On Heterogenous Sampling Rates in Origin–Destination Matrix Estimation Based on Trajectory Data and Link Counts

Abstract

Being a fundamental metric of the transportation network, the origin–destination (O-D) flow matrix is a critical input for various transportation models and studies. This paper deals with the estimation of an O-D matrix of trip flows based on two kinds of data: probe trajectory data and local traffic counts. A Bayesian assignment framework is developed for demonstrating the relationship between the link probe sampling rates and the fractional contributions from the sampling rates on different O-D pairs. The unknown O-D matrix is estimated by applying cross entropy minimization using a prior matrix from the probe trajectories, along with the Bayesian assignment rules on link sample rates as the constraints.
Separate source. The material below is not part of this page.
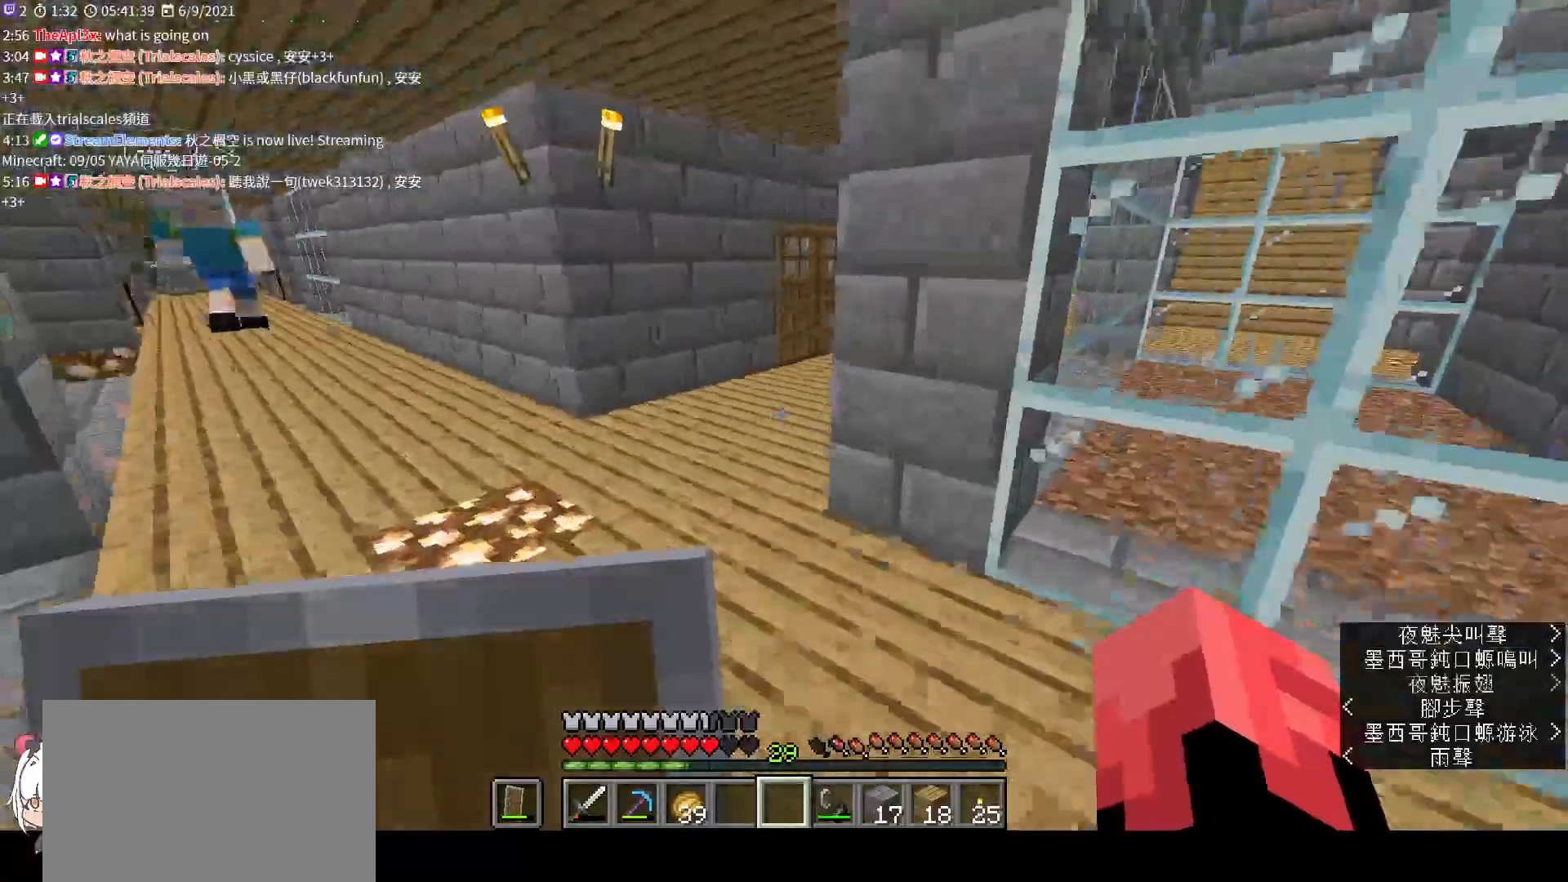
{"keys": ["w"], "mouse": [], "events": [[367, "a", "down"], [500, "a", "up"]]}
The methodology was applied using floating car data and camera link flow counts for a numerical experiment. The results show that the method can achieve a robust estimation of O-D matrices, even using different prior matrices. The issue of the heterogeneous sampling rates can be well addressed with link count constraints, effectively correcting the unknown bias in the probe sampling. The case study using real data also proves the feasibility of mining observed trajectory data to obtain the assignment fractions and estimate the O-D matrix inversely, avoiding the conventional sophisticated process of traffic assignment modeling.